Amazon’s Dec. 6 opposition to Shenzhen Zongheng Domain Network Co.'s motion for reconsideration of the court’s Nov. 7 denial of its petition to vacate an arbitrator’s award in Amazon’s favor (see 2312070017) aims to slander Zongheng, said the seller’s reply memorandum Wednesday (docket 1:23-cv-03334) U.S. District Court for Southern New York in Manhattan. Zongheng is “a small and disadvantaged third-party seller” that Amazon mistreated with “arbitrary account deactivation" and funds seizing under unenforceable terms in Amazon’s business services agreement, said the memorandum. Amazon “improperly obfuscated” Zongheng’s argument, alleging it’s attempting a “do-over,” it said. Zongheng isn’t trying to raise a “once abandoned argument,” as “falsely interpreted” by Amazon. Instead, it's “raising a new argument because of the newly discovered evidence on the same legal ground,” it said. At issue is the partiality of the arbitrator as a ground to vacate an arbitration award, it said. Reconsideration is “necessary” because Zongheng’s motion meets the standard for reconsideration under Rule 60(b)(2), it said.
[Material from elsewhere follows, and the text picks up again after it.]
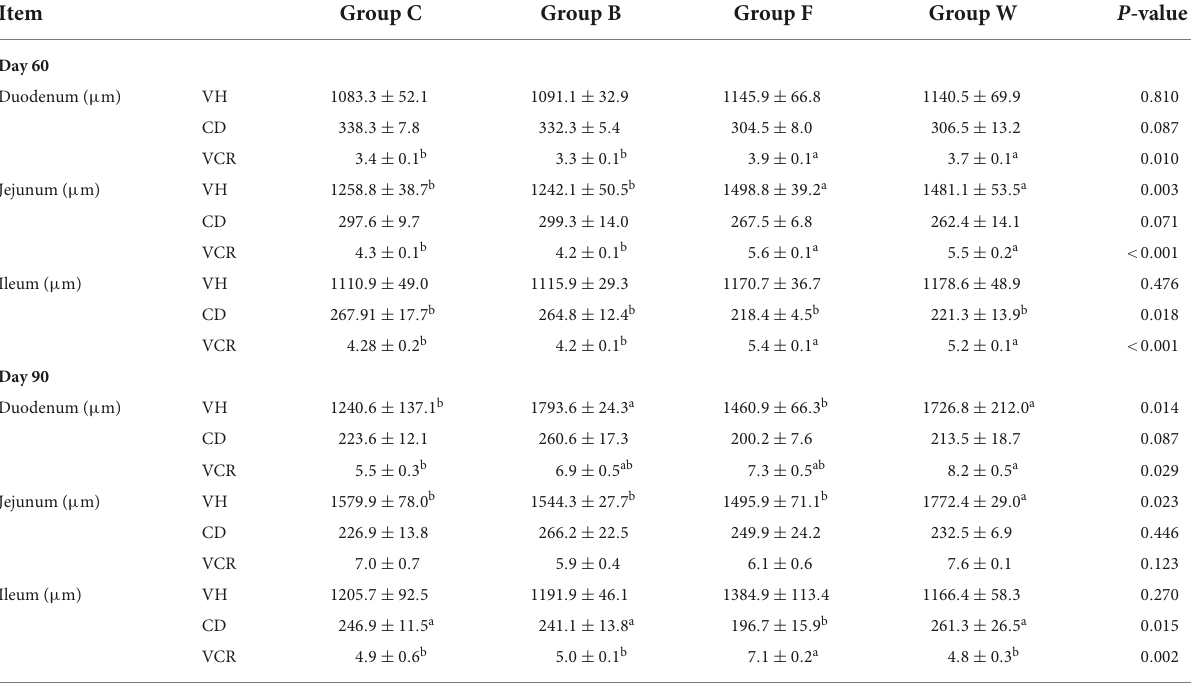
TABLE 4 Effects of brewers’ spent grain (BSG) on the intestinal morphology of the four groups of Landes geese (i.e., groups C, B, F, and W) in 60 and 90 days. Item Group C Group B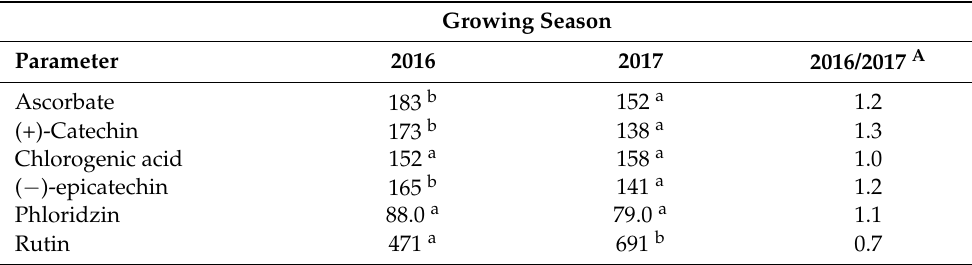
Table 6. The influence of the growing season on the concentrations of biologically active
U.S. District Judge John Koeltl for Southern New York in Manhattan denied a former Amazon third-party seller's motion to remand to New York Supreme Court its petition to vacate an arbitrator’s award in Amazon’s favor (see 2306130004), Koeltl’s signed memorandum opinion and order Tuesday (docket 1:23-cv-04869) said. The judge also denied Longyan Junkai Information Technology's motion to vacate the award but granted Amazon’s cross-motion to confirm the award. Longyan sought $461,000 in sales proceeds that Amazon seized, and the arbitrator let it keep, after Amazon deactivated the online store for allegedly selling counterfeit goods. “A party seeking to vacate an arbitration award faces a formidable task,” said the judge’s order. Longyan argued that the award should be vacated because it was irrational, in manifest disregard of the law and violated public policy. Longyan’s suggestion that the award was irrational “is not a valid basis for vacating an arbitration award” in the 2nd Circuit, the memorandum said. On the seller's manifest disregard claim, this isn't one of the exceedingly rare instances where an arbitrator acted in manifest disregard of the law, the order said. The judge also found that the award “does not run afoul of the public policy of any jurisdiction raised by the parties or basic notions of morality and justice,” it said.